Des températures inhabituelles indiquant une ingestion
Les travaux d’Anderson et ses collègues visaient à étudier le déplacement des requins-taupes communs. Pour ce faire, ils ont sélectionné un groupe de requins adultes au large de Cape Cod, dans le Massachusetts, en 2020 et 2022. Chaque animal a été équipé de deux balises — l’un étant un émetteur satellite placé sur la nageoire et l’autre une balise d’archivage satellite amovible (PSAT) — puis relâché dans l’océan.
L’émetteur satellite transmet la position de l’animal à chaque fois qu’il remonte suffisamment près de la surface pour que sa nageoire dépasse de l’eau. Le PSAT en revanche enregistre en temps réel la température et la profondeur en analysant les données de pression hydraulique. Il se détache naturellement après un an, puis continue de transmettre des données en flottant à la surface. Les anomalies de pression et de température indiquent généralement soit que l’animal est mort, soit que la balise s’est détachée prématurément.
Parmi les spécimens balisés figurait une femelle enceinte de 2,2 mètres de long, dont les données auraient dû contribuer à identifier les habitats importants pour les mères et les petits. Les données transmises au cours des semaines après sa libération ont montré qu’elle se déplaçait à 100-200 mètres de profondeur la nuit et descendait entre 600 et 800 mètres pendant la journée. La température des eaux se situait entre 6,4 et 23,5 °C et l’émetteur satellite sur sa nageoire n’a émis qu’une seule fois, ce qui signifie qu’elle restait sous l’eau la plupart du temps.
Cependant, environ 5 mois après sa libération, son PSAT a enregistré une température oscillant entre 16,4 °C et 24,72 °C, tout en restant à des profondeurs comprises entre 150 et 600 mètres. Quatre jours plus tard, le dispositif a émis un signal indiquant qu’il s’était détaché et flottait à la surface. Selon les chercheurs, il n’y a qu’une seule explication possible : la femelle a été chassée par un plus gros prédateur qui a avalé puis excrété le PSAT 4 jours plus tard. La température était notamment d’environ 5 °C au-dessus des niveaux ambiants pendant ces 4 jours, même à plusieurs centaines de mètres de profondeur, ce qui indiquerait une ingestion.

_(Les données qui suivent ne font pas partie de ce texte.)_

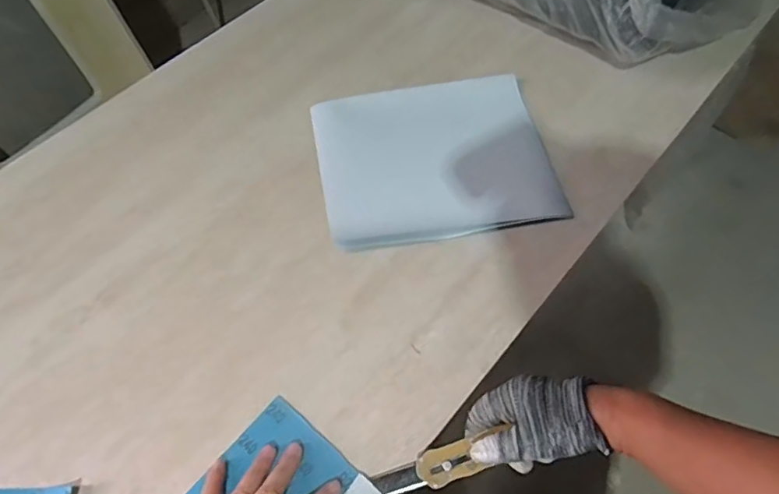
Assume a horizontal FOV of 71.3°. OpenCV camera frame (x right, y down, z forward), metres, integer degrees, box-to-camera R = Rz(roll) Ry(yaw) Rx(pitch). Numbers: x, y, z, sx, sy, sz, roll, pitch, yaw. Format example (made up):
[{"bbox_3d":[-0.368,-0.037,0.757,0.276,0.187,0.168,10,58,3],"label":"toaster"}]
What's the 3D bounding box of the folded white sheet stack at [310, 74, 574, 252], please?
[{"bbox_3d":[0.054,-0.109,0.651,0.271,0.021,0.214,-9,58,-2],"label":"folded white sheet stack"}]

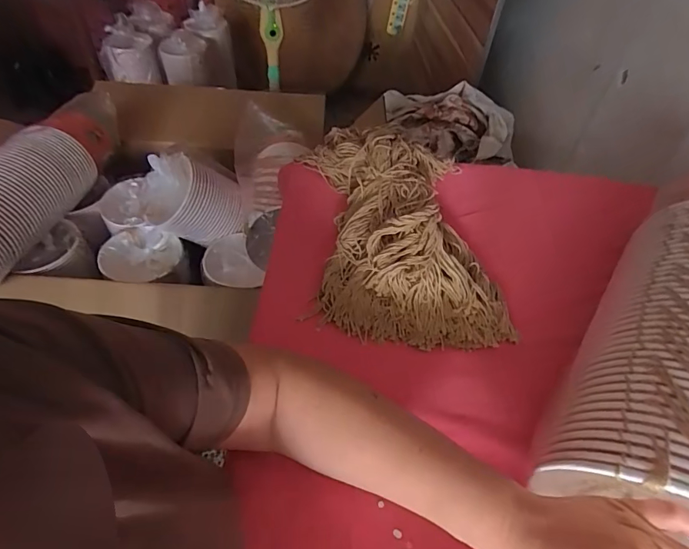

Dévorée par un grand requin blanc ?
Selon les chercheurs, seuls deux prédateurs sont suffisamment grands pour s’attaquer aux requins-taupes communs adultes : le grand requin blanc (Carcharodon carcharias) et le requin-taupe bleu (Isurus oxyrhinchus). Ces espèces se déplacent également habituellement à proximité des Bermudes à la période de l’année où la femelle requin-taupe commun a été chassée. L’hypothèse de l’orque (Orinicus orca) a en outre été écartée, car le PSAT aurait enregistré des températures plus élevées si le prédateur était un mammifère à sang chaud.
Les requins-taupes bleus se nourrissent généralement de céphalopodes, de poissons osseux, de petits requins, de marsouins, de tortues de mer et d’oiseaux de mer. Les grands requins blancs en revanche se nourrissent de baleineaux, de dauphins, de phoques et de raies. Il y a donc plus de chances que le requin-taupe commun de l’étude ait été chassé par un grand requin blanc. De plus, ce dernier effectue fréquemment des plongées rapides entre la surface et les profondeurs pendant la journée et aurait ainsi eu plus de chances de croiser la femelle.
Bien que davantage de données soient nécessaires pour étudier la fréquence de ce type de prédation, ces résultats soulignent les menaces pesant sur les requins-taupes communs et ainsi l’importance de leur sauvegarde. « Nous ne pouvons évidemment pas contrôler ce qui se passe naturellement, mais nous pouvons contrôler les menaces humaines », conclut Neil Hammerschlag de la Shark Research Foundation (qui n’a pas participé à l’étude), dans un article de blog publié dans la revue Science. Les résultats de l’étude sont détaillés dans la revue Frontiers in Marine Science.